For the first time in years, property prices fell – and they fell relentlessly, for two straight years. Last December, for instance, prices were 20% lower than they were a year ago. Some think they’ll fall another 10% before they plateau. Buyers are now waiting for the industry to bottom out before making purchases, adding to its woes.
In time, it appears, China’s crackdown may cost the country as much as US$ 1.3 trillion. Authorities have back-tracked, to some degree, attempted a slew of measures to stop the bleed.

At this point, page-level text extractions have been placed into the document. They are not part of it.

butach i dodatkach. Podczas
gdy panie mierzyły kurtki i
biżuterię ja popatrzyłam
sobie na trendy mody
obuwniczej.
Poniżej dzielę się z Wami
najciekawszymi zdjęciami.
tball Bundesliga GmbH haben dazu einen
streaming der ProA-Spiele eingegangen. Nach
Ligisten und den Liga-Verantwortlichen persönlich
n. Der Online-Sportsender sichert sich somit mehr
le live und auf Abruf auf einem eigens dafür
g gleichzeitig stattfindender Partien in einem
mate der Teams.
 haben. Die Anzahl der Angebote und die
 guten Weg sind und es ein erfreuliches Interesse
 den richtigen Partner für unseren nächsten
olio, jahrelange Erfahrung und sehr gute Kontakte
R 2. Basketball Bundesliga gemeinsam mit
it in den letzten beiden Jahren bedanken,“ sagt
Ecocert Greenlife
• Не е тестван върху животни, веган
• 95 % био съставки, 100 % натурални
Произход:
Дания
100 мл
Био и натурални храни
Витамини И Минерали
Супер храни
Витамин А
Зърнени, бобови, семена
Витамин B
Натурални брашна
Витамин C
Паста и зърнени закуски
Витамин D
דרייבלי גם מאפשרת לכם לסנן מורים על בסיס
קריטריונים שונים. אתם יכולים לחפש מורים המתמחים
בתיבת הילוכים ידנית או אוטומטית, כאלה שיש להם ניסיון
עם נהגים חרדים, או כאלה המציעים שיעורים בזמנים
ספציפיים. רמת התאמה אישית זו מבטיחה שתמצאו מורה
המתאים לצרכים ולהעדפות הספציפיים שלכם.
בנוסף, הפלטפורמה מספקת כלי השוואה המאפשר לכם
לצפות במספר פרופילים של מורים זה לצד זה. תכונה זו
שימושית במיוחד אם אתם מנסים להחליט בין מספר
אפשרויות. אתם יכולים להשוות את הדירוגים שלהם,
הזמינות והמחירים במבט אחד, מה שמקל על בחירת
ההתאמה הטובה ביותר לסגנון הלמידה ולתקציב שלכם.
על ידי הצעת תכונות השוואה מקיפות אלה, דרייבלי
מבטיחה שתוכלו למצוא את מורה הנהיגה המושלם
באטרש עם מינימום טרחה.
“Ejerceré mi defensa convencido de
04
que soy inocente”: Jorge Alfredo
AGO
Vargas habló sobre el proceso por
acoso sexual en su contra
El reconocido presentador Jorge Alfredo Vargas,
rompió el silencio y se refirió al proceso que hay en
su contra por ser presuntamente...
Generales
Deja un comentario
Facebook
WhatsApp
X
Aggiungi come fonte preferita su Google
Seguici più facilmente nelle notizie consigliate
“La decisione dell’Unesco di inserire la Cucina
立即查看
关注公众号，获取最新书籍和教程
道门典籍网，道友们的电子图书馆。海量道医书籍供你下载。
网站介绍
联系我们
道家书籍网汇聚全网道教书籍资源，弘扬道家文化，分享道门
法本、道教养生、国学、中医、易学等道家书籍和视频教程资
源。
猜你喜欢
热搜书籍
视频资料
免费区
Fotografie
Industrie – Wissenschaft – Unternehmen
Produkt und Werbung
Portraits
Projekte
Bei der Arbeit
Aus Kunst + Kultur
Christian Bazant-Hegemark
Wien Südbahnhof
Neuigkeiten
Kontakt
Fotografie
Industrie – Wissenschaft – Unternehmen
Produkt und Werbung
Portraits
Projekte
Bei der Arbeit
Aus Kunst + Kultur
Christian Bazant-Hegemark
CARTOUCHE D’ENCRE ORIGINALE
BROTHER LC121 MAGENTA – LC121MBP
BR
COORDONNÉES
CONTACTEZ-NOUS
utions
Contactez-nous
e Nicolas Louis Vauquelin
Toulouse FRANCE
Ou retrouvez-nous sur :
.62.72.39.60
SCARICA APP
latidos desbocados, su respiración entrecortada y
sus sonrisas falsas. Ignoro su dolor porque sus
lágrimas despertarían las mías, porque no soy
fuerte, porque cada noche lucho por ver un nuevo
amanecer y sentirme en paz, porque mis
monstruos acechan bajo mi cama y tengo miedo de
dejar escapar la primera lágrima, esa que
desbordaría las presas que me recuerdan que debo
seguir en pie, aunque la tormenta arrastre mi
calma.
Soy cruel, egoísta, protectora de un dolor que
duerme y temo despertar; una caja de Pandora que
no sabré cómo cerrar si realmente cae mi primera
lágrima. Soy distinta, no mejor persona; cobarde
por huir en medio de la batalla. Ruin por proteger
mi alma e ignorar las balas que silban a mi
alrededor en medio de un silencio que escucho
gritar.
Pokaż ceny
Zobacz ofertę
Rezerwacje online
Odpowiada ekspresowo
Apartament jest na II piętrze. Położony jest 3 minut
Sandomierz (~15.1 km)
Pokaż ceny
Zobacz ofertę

At the same time, however, China is making a larger push to rebalance its economy. Chinese banks have made an abrupt switch, ramping up lending to the country’s manufacturing sector by almost 40%. More recently, the Chinese government announced an allocation of US$ 1.45 billion for schemes to bolster its manufacturing sector. The country is betting on high-end technology – electric vehicles, solar panels, advanced semiconductors and the like – for the next wave of its export-led growth.
Chart by Reuters (link), defaced by us.
This is working, to a degree. Last year, for instance, China emerged as the world’s largest automobile exporter, leaving behind South Korea, Germany and Japan, that have long dominated the industry. Still, the success of an industry is not the same as the success of an entire industrial regime, and the Chinese are as vulnerable to Murphy’s law as the rest of us. Whether these industries can usher a new era of growth remains an open question.
Where do we go now?
Given China’s economic woes, deleveraging and reducing the role of the real estate sector is, at least in broad brush strokes, good advice.
Even so, its measures have caused pain. In one swoop, China hacked through an industry that made for a third of its GDP, and its impact is visible on the country’s economic performance. This, in turn, has created marked uncertainty in the lives of the 24 million people that work in the industry. Housing, moreover, is not only important as an economic product: people’s lives and dreams (and 74% of their savings, on average) are bound in it. When the industry collapsed, housing prices fell, and that has dealt a psychological blow to the average Chinese person.
Is this bitter medicine, though? Or is this a severe economic blunder? Is the Chinese economic miracle over, or are we at the precipice of a new chapter?
The answer to these questions will hinge on several matters. China will have to successfully manage a major economic pivot, fight many political fires in doing so, and over the long-term, learn to empower its own citizens. Through this transition, it will have to brave economic setbacks, endure poor optics and make difficult compromises. It’s a tall order, but one should be wary of betting against a billion and a half people trying to make their lives better.
For the moment, however, there is a wildfire blowing through China.